There wasn’t a woman in the world who could tolerate his desire. Mariano only wanted, finally, to live physically where he’d always wanted to live by will and where he’d always lived in spirit. On a ranch. With little money, many books, and a few “erased Indians” as silent as he. Alone, because where in the world was there a woman who could eclipse all space but the bedroom, where space and presence coincided. Was Michelina such a woman? Would she respect his solitude? Would she liberate him forever from ambition, inheritance, social obligations, the need to make public appearances?
It wasn’t his fault that inside his mouth there lived a blind, hairy, swift, and voracious hare, nesting permanently on his tongue.
On her wedding day, Michelina entered the living room of the Tudor-Norman mansion wearing her beautiful old dress, her crinoline, flat-heeled white velvet slippers, and a heavy white veil that completely hid her features. And above the veil, a crown of orange blossoms. She was on the arm of her father, the retired ambassador Don Herminio Laborde. Michelina’s mother was unwilling to make the trip north (gossip had it that she disapproved of the marriage but lacked the means to stop it). The grandmother, old as she was, would have made the trip with pleasure.
“I’ve seen every type of crossbreeding imaginable, and one more, even if it’s between a tigress and a gorilla, much less between a dove and a rabbit, isn’t going to shock me.”
Her ailments kept her from traveling; somehow, though, she was present in the crinoline, in the veil… Dona Lucila spent a whole month in Houston outfitting herself as if she were the bride, and today she looked like something from a pastry shop. She embodied the wedding cake itself: triangular like a cream pyramid, she was crowned with a cherry hat, her hair a caramel delight, her face a huge, smiling meringue, her breasts a wave of crème Chantilly. And then the dress: draped over her like a burial shroud, it had all the tones of blackberry jam spread over marzipan.

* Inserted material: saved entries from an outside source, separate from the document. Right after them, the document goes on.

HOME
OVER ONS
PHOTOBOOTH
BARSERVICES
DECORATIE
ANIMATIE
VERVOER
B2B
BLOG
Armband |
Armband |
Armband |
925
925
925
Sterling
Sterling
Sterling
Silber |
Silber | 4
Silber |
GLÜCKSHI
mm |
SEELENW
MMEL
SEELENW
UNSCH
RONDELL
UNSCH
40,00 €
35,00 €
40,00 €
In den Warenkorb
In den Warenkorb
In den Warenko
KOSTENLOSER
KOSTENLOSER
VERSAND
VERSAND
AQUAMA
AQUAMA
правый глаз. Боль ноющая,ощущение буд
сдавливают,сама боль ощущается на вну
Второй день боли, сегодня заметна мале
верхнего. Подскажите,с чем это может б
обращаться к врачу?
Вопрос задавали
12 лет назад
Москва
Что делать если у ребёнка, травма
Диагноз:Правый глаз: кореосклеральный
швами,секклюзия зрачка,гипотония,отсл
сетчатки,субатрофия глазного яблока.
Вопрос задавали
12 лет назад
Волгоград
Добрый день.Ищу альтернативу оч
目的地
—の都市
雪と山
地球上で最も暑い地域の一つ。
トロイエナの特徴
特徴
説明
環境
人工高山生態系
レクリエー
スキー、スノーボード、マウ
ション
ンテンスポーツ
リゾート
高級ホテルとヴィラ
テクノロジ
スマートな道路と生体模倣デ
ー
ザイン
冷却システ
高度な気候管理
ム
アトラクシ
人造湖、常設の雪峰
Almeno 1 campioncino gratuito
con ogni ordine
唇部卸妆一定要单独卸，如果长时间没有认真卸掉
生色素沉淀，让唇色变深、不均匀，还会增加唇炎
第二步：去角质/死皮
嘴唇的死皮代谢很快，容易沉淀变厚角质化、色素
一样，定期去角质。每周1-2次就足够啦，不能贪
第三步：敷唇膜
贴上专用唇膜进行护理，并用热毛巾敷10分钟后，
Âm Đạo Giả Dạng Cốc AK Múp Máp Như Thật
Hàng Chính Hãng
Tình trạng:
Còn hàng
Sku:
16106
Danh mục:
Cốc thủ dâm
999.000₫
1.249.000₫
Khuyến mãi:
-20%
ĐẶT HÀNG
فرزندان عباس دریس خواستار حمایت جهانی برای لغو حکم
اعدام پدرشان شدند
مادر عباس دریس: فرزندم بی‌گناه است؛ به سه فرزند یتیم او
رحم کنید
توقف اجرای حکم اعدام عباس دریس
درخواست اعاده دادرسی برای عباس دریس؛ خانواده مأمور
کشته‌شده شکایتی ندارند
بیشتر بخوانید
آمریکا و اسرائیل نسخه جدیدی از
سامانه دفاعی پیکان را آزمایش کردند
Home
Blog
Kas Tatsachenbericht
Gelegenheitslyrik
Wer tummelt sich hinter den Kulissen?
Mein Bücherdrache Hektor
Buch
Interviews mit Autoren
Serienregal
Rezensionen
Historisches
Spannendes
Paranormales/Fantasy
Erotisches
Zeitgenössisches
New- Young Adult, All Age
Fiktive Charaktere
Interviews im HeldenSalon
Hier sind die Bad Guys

But she did not offer her arm to her son, Mariano. No, it was Leonardo Barroso himself who wrapped Mariano’s shoulders in a big embrace. The young man was simply dressed: a beige suit, a blue shirt, and a string tie. Doña Lucila did not lean on her son until the party, the gathering of a multitude of friends, acquaintances, curiosity seekers, all there to attend the wedding of the son of one of the most powerful men, et cetera. Properties, customs offices, real estate deals, wealth and power provided by control over an illusory, crystal border, a porous frontier through which each year pass millions of people, ideas, products — in short, everything (sotto voce: contraband, drugs, counterfeit money, et cetera).
Was there anyone who didn’t have something to do with or didn’t depend on or hope to serve Don Leonardo Barroso, tsar of the northern frontier? What a shame about his son. There has to be a balance in this life. The son humanizes the father. But the young lady from the capital sold herself, don’t tell me otherwise. Human beings are bought, Don Enrique. Put it this way: the buying and selling are humanized, Don Raúl.
Although in those years every possible concession had been made to the Catholic Church, Don Leonardo Barroso maintained his liberal Jacobinism, the old tradition of nineteenth-century Mexican reform and revolution: “I’m a liberal, but I respect religion.”
In their bedroom (to the horror of Doña Lucila), he had a reproduction of Picasso’s Guernica instead of the Sacred Heart of Jesus. “What ugly scrawls! A child could draw better than that.” Luckily, by then they were sleeping in separate bedrooms, so they each had their own icons over the bed: Pope Paul VI and Jesus, united in their vision of sacrifice, death, and redemption. Don Leonardo never entered a church and held the civil part of the nuptial ceremony in his own house — of course, where else? Even so, the bride’s outfit infused the act with a mysterious severity, sacred rather than ecclesiastical.
“Think she’s a witch?”
“No, man, just one of those snooty bitches from the capital who come up here to make us look like hicks.”